Michael Runkel (born May 20, 1969, in Neustadt an der Aisch) is a German travel photographer, author, speaker and traveler who has visited all 193 member states of the United Nations and has twice been nominated for the Travel Photographer of the Year.

== Career ==
Runkel was born in Neustadt an der Aisch, Bavaria, and earned a master's degree in economics and sports science after studying at Friedrich Alexander University in Erlangen-Nuremberg. In 2003, he added a master's degree in geography. He lives in Nuremberg. He is married to former pop singer Samantha Stollenwerck and has two children.

== Travel ==
In 1988, Michael Runkel embarked on his first trip outside of Europe with Interrail to Morocco, and since then, he says his travels around the world have taken him to all 193 UN countries. Christmas 2003 Michael Runkel survived the earthquake of Bam / Iran with tens of thousands of victims. He and a friend rescued ten other tourists and locals from the rubble of the collapsed building and were awarded the Gold Medal on the red ribbon for services to the Republic of Austria. The rescue story was the cover story of Reader's Digest worldwide. Impressed by the devastation and the experiences, Michael Runkel launched a relief project over the next five years that ended with the construction of a school (together with the Rudolf Walther Foundation), the reconstruction of the hotel where he stayed, and a project to educate widows who received no help from the local government (together with Arche Nova). His efforts were documented in the ARTE documentary.
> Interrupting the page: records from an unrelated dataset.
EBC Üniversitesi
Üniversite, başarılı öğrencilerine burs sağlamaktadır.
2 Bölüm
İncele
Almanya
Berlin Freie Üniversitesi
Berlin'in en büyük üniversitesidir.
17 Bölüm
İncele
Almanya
In 2018, Michael Runkel visited Saudi Arabia as his last country, so he has now traveled to all countries. In the same year, he traveled to the North Pole on the nuclear-powered Russian icebreaker 50 Let Pobedy.
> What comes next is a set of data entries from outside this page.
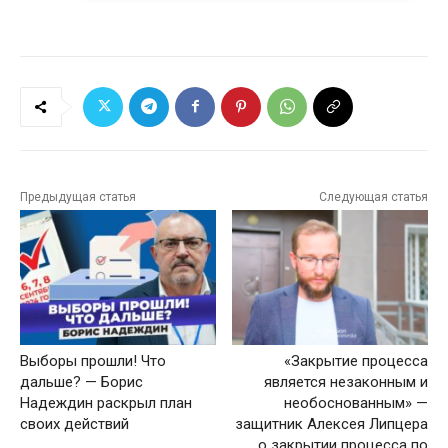
Предыдущая статья
Следующая статья
Выборы прошли! Что
«Закрытие процесса
дальше? — Борис
является незаконным и
Надеждин раскрыл план
необоснованным» —
своих действий
защитник Алексея Липцера
о закрытии процесса по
He has traveled to 1250 of 1301 regions around the world and is now the second most traveled person in the world. and mosttravelledpeople.travel.

Michael Runkel has appeared on television and radio programs. He has been featured, quoted or written about in dozens of publications, e.g. BBC, Fox News, Der Spiegel, Bild, Süddeutsche Zeitung and Reader's Digest.

== Photographer ==
His work as a photographer began in 1993 when, during the aftermath of the Khmer Rouge guerrilla movement, he met two New Zealand travel photographers who introduced him to the field of travel photography.

Over the years, he photographed for many tour operators. His images have appeared in guidebooks, newspapers, magazines, and various multimedia media, including The New York Times, National Geographic, GEO, Condé Nast Traveler and Lonely Planet.

A major focus of his work is UNESCO World Heritage Sites, which showcase the beauty and heritage of planet Earth. To date, he has photographed nearly 880 of 1157.

In 2018, Michael Runkel was included in the list of top travel photographers in the world by Photoshelter. In the same year, his pictures were exhibited in the Museum of Industrial Culture in Nuremberg with 15,000 visitors.

His first book, My Travels to the Ends of the World, contains images and stories from his journeys to remote corners of the world.

He also did the book design for his second book, a coffee table book entitled South Pacific.

In 2021 and 2022, Michael Runkel received a recommendation in the Travel Photographer of the Year award.

== Speaker ==
Michael Runkel has been invited to speak on photography, travel tips and about his travel experiences. In 2023, he appeared as a keynote speaker at the African Travel Content Creator Conference in Lagos, Nigeria, and at the MTP Travel Summit in Ciudad de la Paz in Equatorial Guinea.